Industrial Securities:
After recent ups and downs, a bullish market will emerge in which investors will pay more attention to shares with less investment risk, such as railway, power equipment, clean energy and finance stocks. There are also solid stocks that reflect the nation’s larger economic concepts, such as the Internet, environmental protection, sports, “Made in China 2025” and new energy cars.
Minsheng Securities:
In a long view, the market will see a different trend of shares not rising or falling across the board.

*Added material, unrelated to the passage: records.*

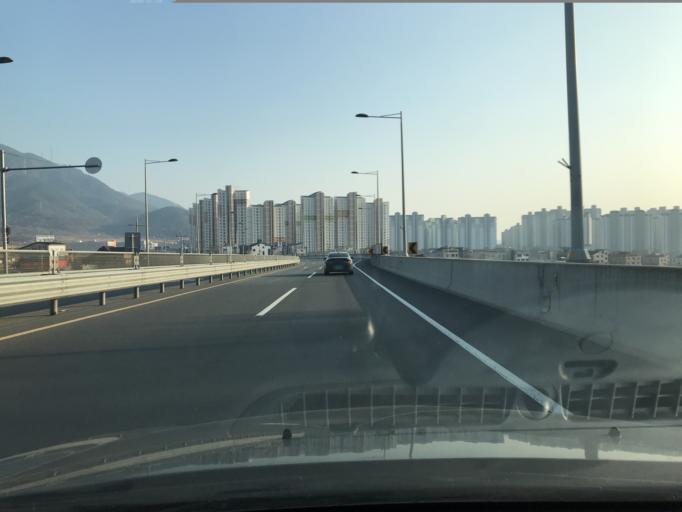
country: KR
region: Daegu
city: Hwawon
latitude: 35.7049
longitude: 128.4658
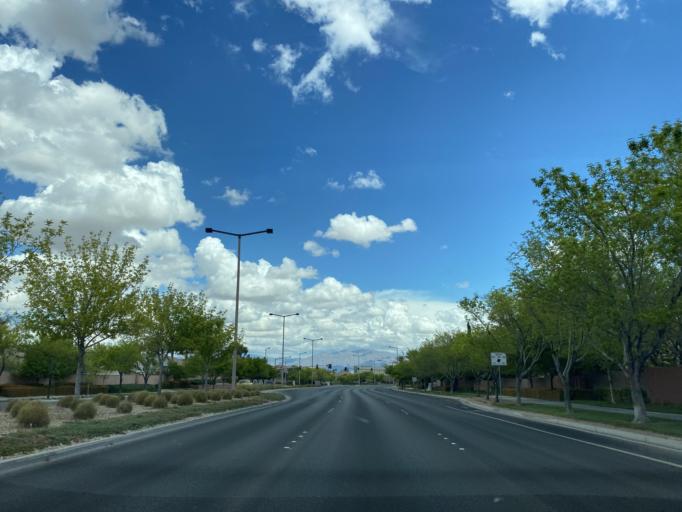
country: US
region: Nevada
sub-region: Clark County
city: Summerlin South
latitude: 36.1730
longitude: -115.3237
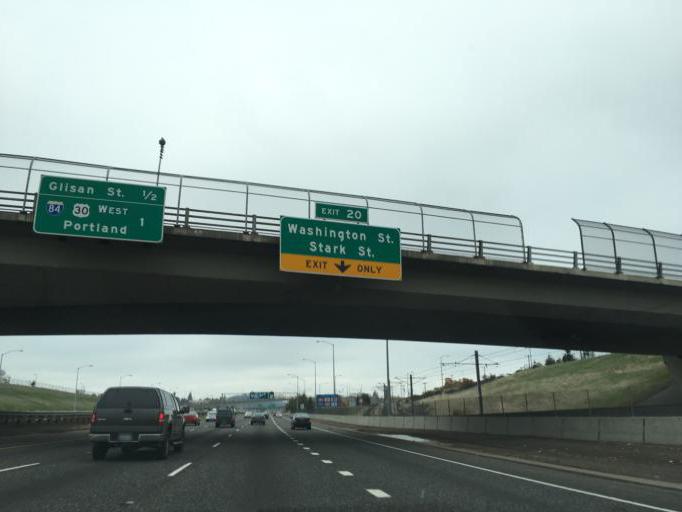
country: US
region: Oregon
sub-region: Multnomah County
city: Lents
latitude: 45.5104
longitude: -122.5653
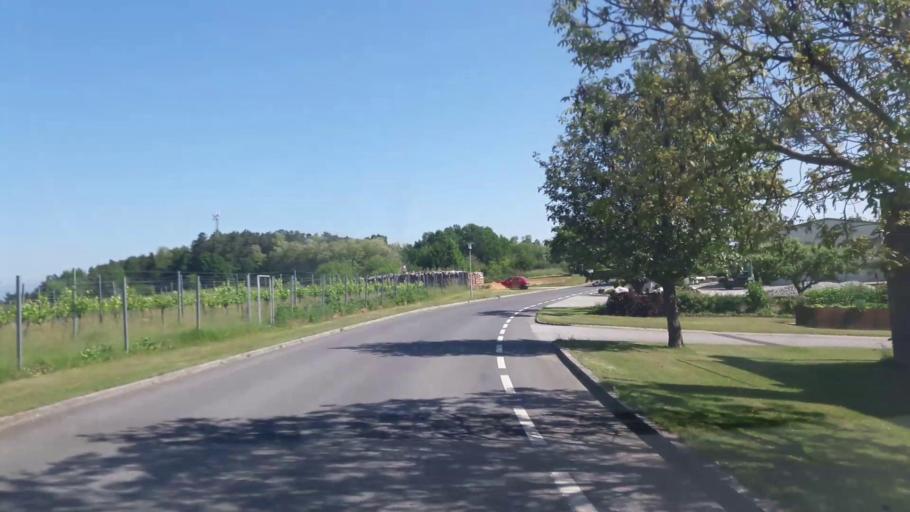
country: AT
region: Styria
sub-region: Politischer Bezirk Hartberg-Fuerstenfeld
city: Neudau
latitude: 47.1635
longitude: 16.1224
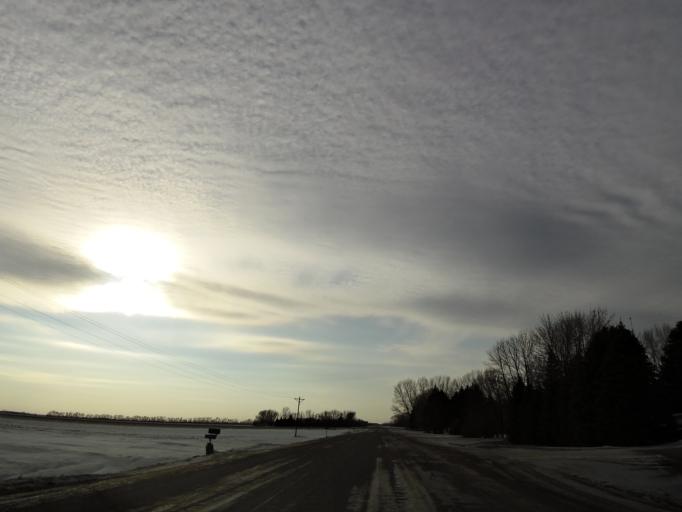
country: US
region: North Dakota
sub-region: Walsh County
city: Grafton
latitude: 48.4270
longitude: -97.3169
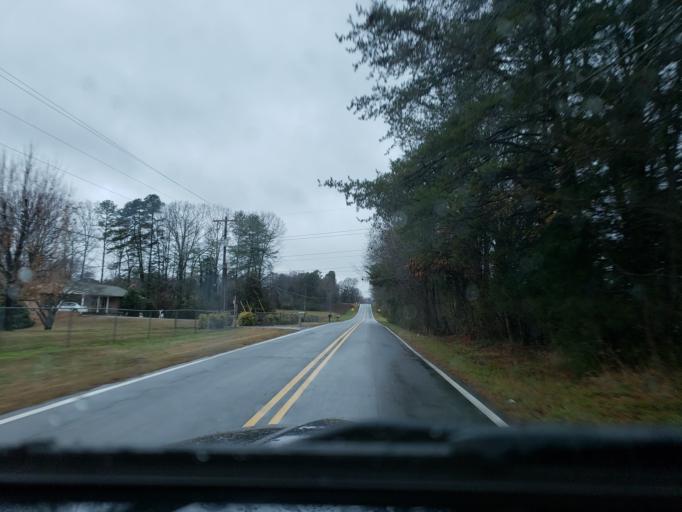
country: US
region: North Carolina
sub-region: Cleveland County
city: White Plains
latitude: 35.1848
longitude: -81.3775
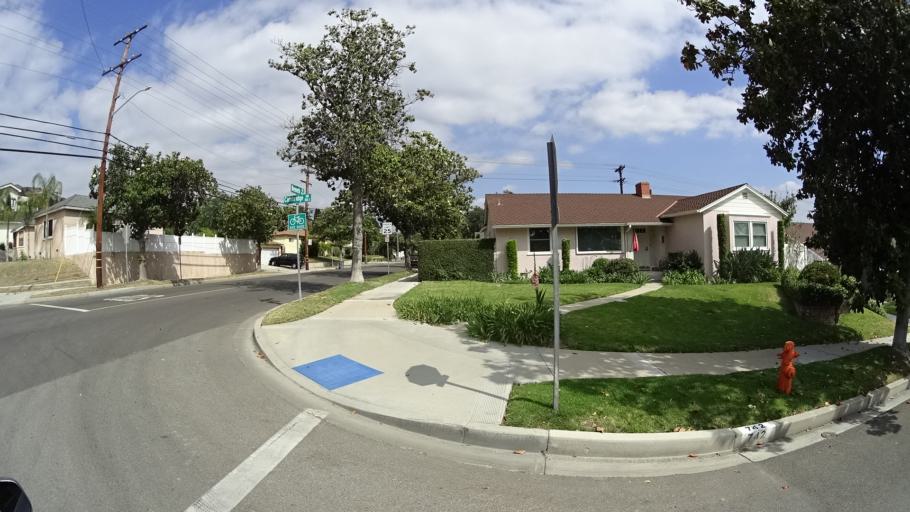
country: US
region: California
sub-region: Los Angeles County
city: Burbank
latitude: 34.1999
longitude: -118.3180
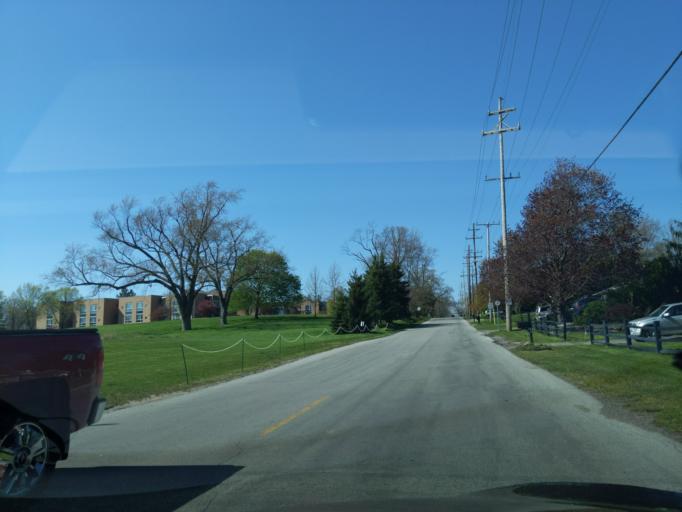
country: US
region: Michigan
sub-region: Kent County
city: East Grand Rapids
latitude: 42.9628
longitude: -85.6176
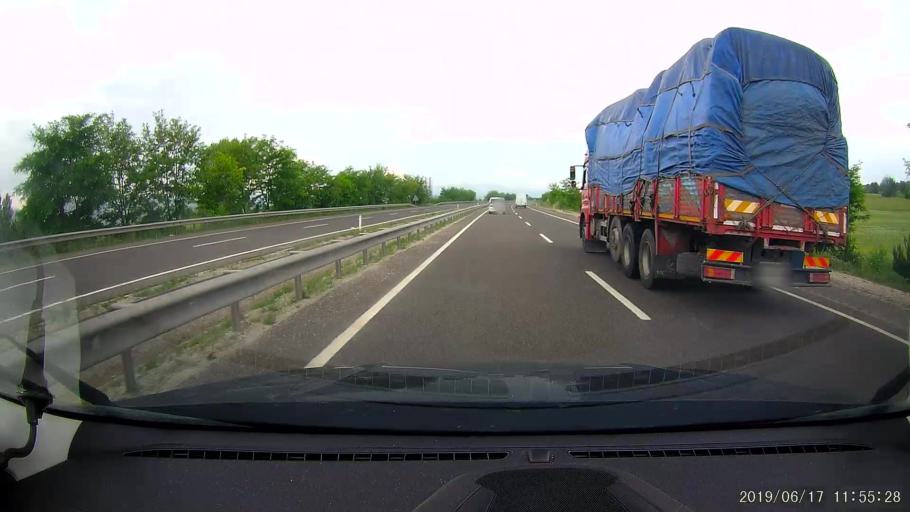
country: TR
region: Cankiri
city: Atkaracalar
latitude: 40.8006
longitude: 33.0065
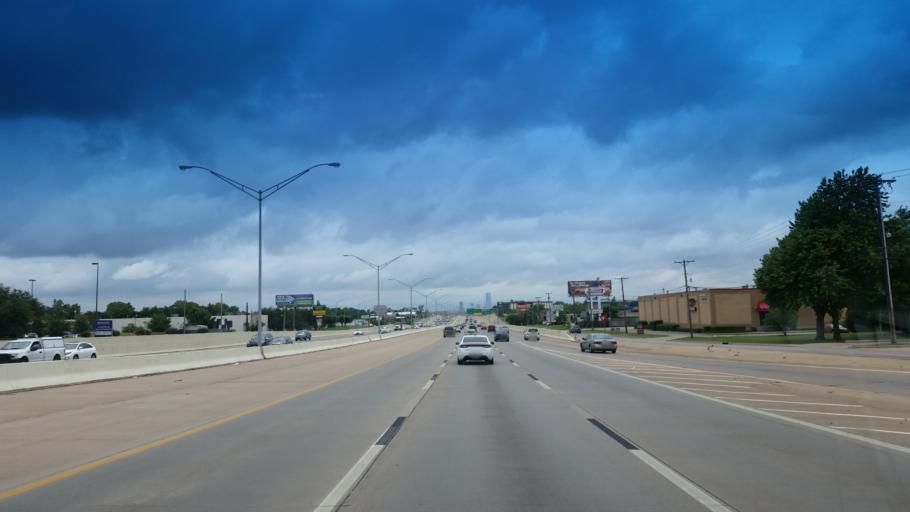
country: US
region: Oklahoma
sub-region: Oklahoma County
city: Nichols Hills
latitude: 35.5488
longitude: -97.5141
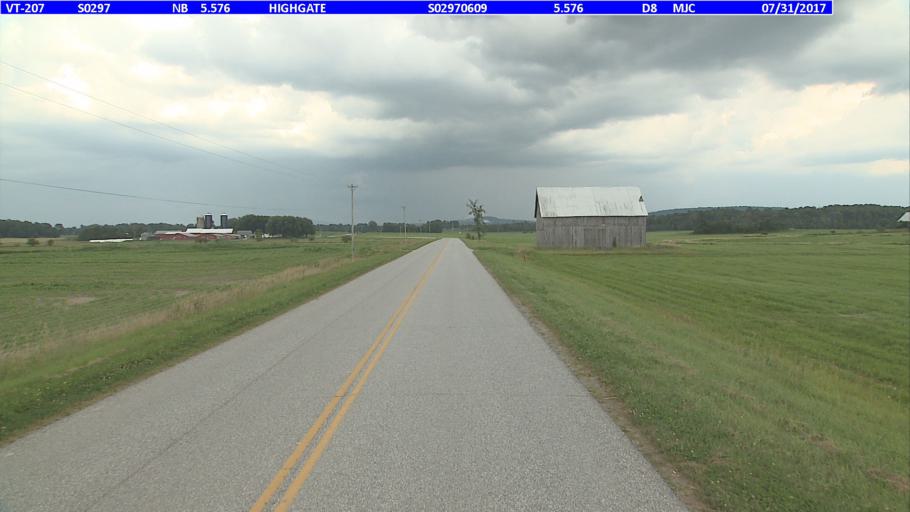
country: CA
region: Quebec
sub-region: Monteregie
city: Bedford
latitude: 45.0054
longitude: -72.9950
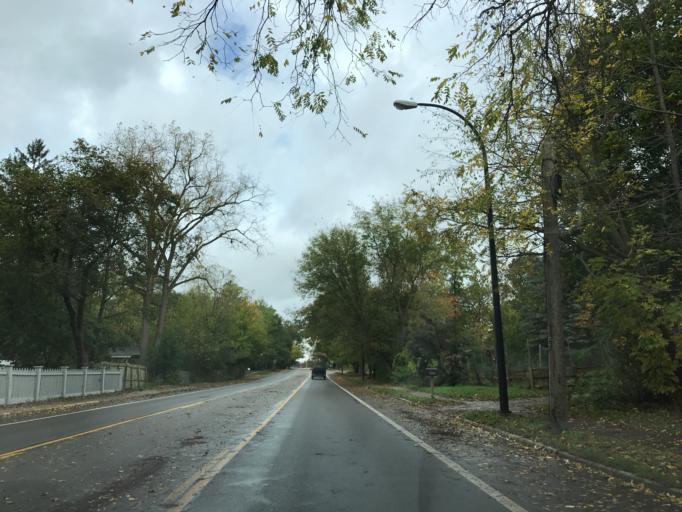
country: US
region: Michigan
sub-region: Washtenaw County
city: Ann Arbor
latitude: 42.2456
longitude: -83.7166
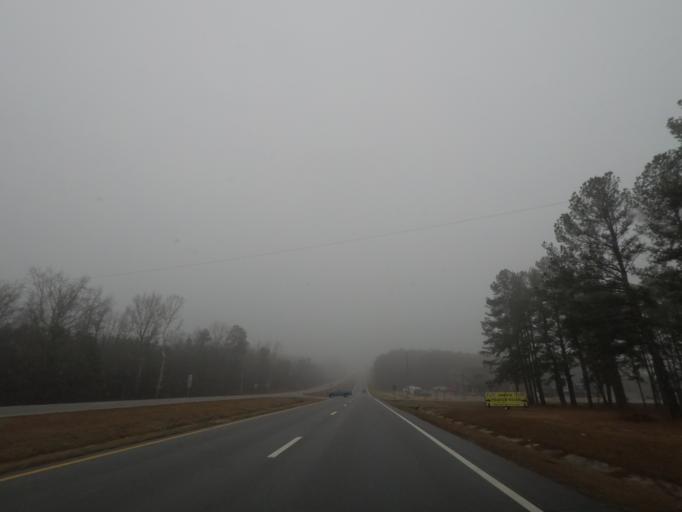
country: US
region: North Carolina
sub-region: Lee County
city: Sanford
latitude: 35.4025
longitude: -79.2316
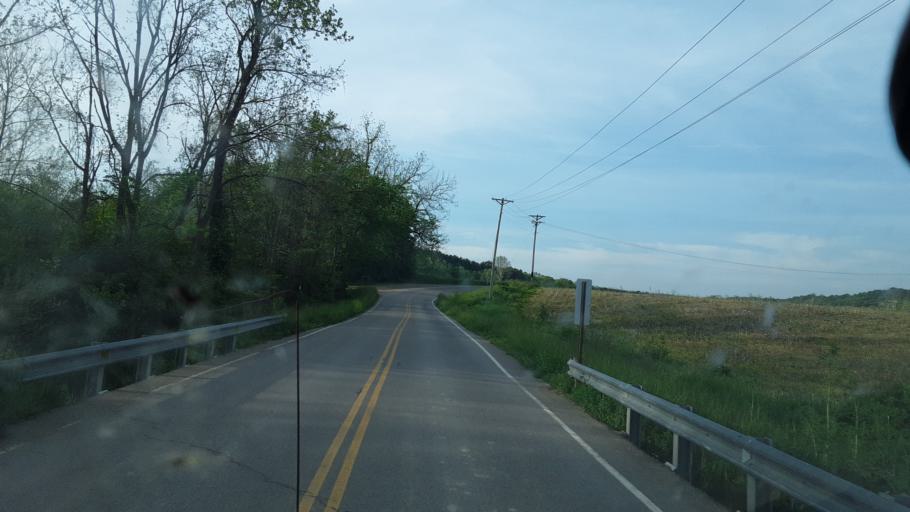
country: US
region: Ohio
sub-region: Ross County
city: Kingston
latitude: 39.5106
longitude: -82.6991
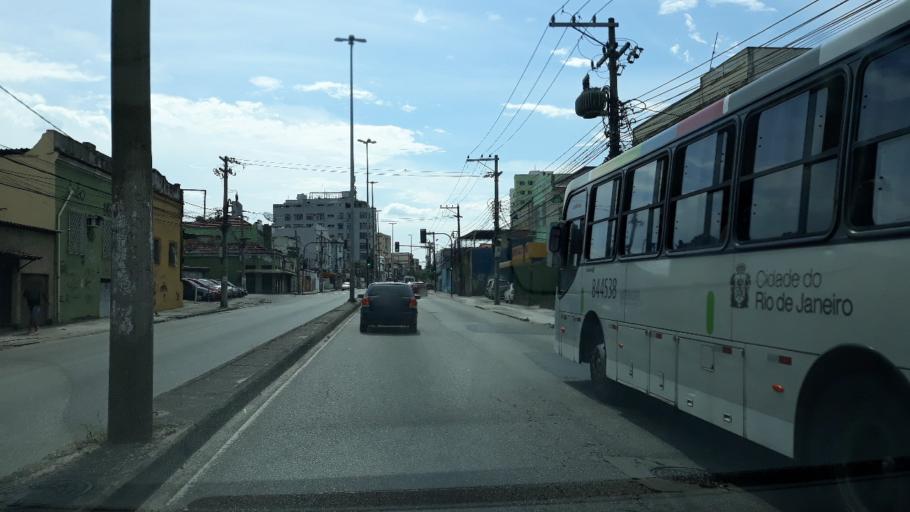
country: BR
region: Rio de Janeiro
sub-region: Duque De Caxias
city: Duque de Caxias
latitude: -22.8850
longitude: -43.3123
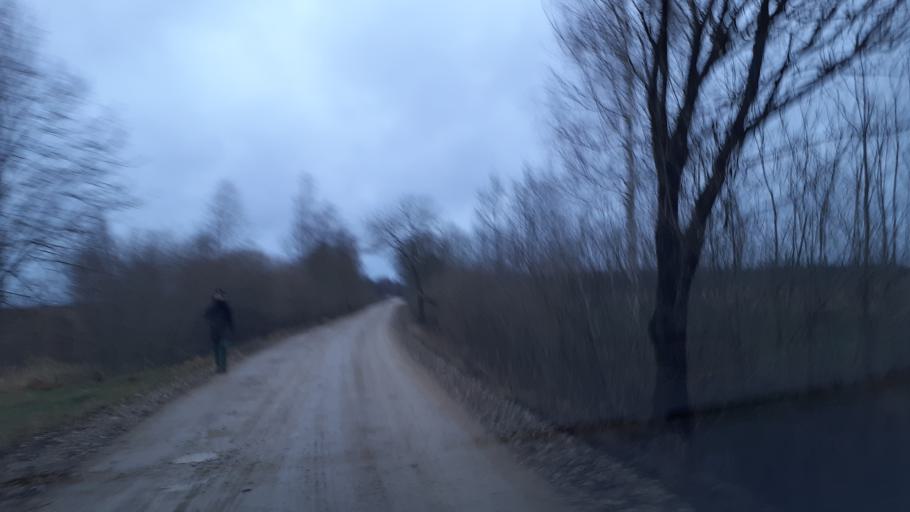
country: LV
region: Kuldigas Rajons
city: Kuldiga
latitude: 57.0445
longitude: 22.1342
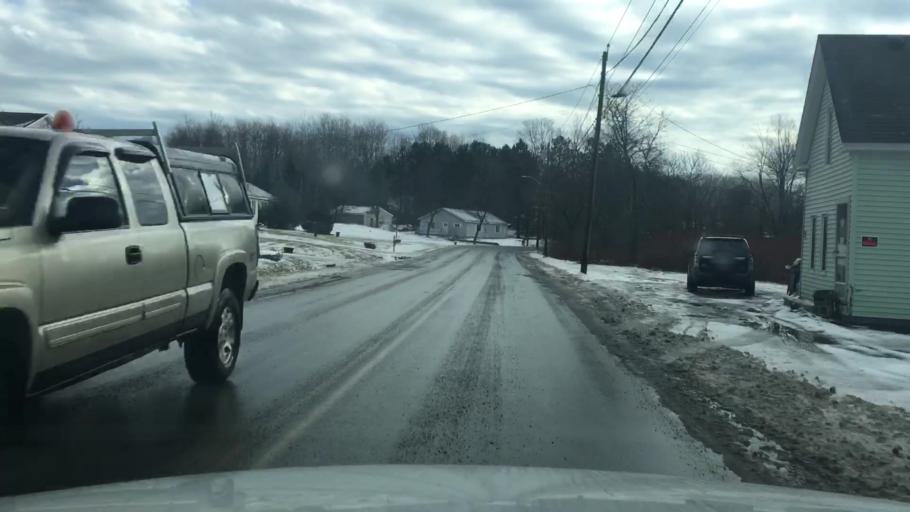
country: US
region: Maine
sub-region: Penobscot County
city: Brewer
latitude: 44.7651
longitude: -68.7785
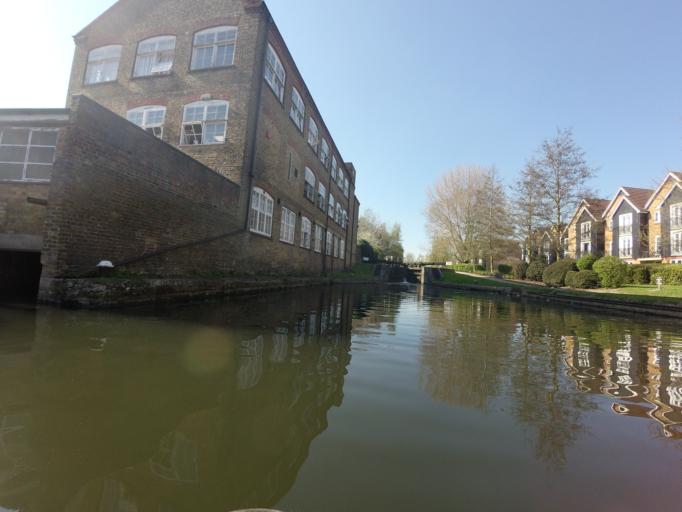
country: GB
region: England
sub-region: Hertfordshire
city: Kings Langley
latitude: 51.7338
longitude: -0.4614
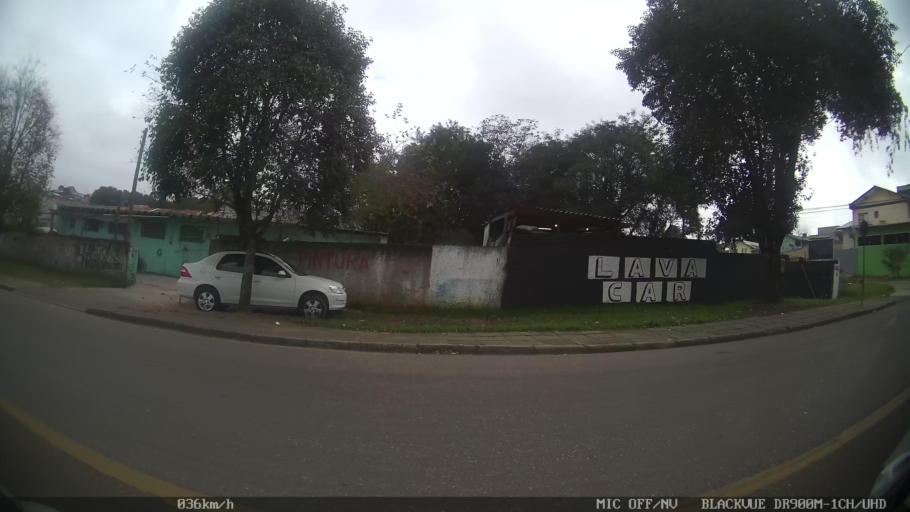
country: BR
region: Parana
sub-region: Curitiba
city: Curitiba
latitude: -25.3683
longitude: -49.2671
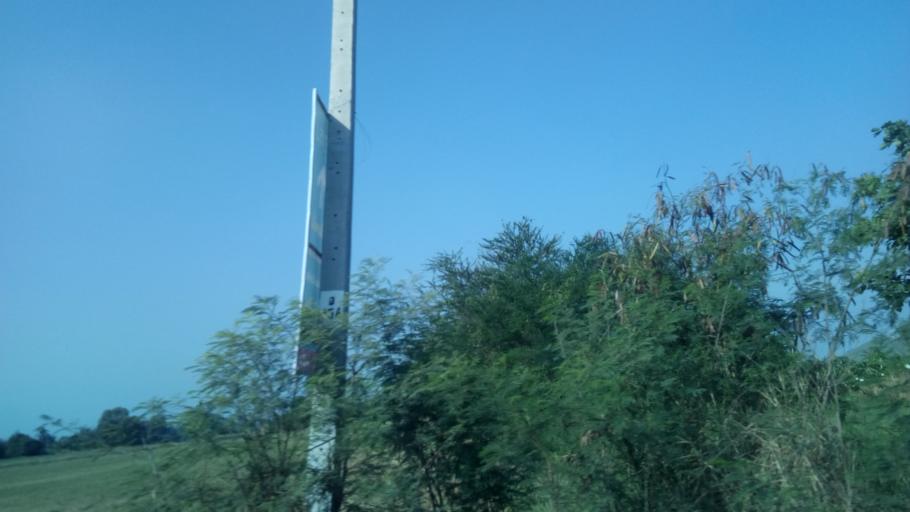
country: TH
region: Nonthaburi
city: Sai Noi
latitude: 13.9436
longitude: 100.3579
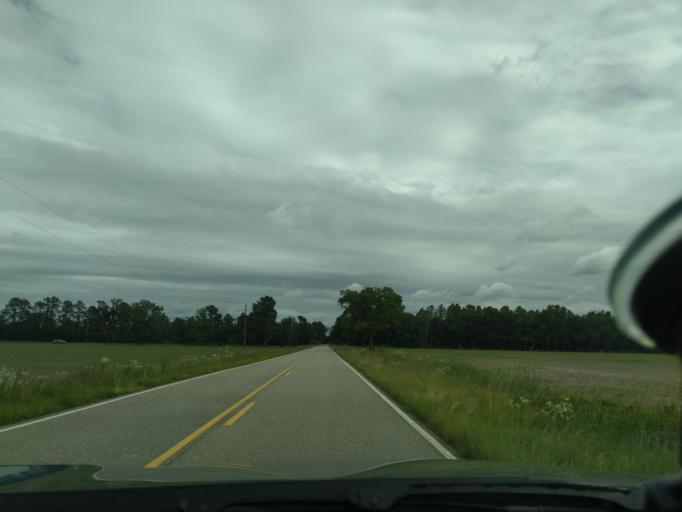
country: US
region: North Carolina
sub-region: Washington County
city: Plymouth
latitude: 35.8762
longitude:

Certain sectors that didn't rise as much in previous bull markets, such as finance, food and drinks, will be more popular among investors. Those related to the reform in China’s state-owned enterprises will also prove lucrative, such as stocks related to “Made in China 2025,” the military industry and environmental protection.
Galaxy Securities:
Surging blue chips in the previous bull market will be linked in the future to their sector’s performance in the real economy rather than to speculation. Investors are advised to look at shares in three key sectors: SOE-related reform, the “Made in China 2025” concept and pharmaceuticals.
Citic Securities:
Restricted margin financing was a key factor in the volatile, downward market. The rally on June 30 suggested it was positive sentiment on margin trading that had led to the market’s rise. The hasty policies that came out on the night of July 1 signified a strong stance by the regulator in maintaining a positive market. Blue chips that rebound will be those carrying some big “national label,” such as those related to SOE reform concept.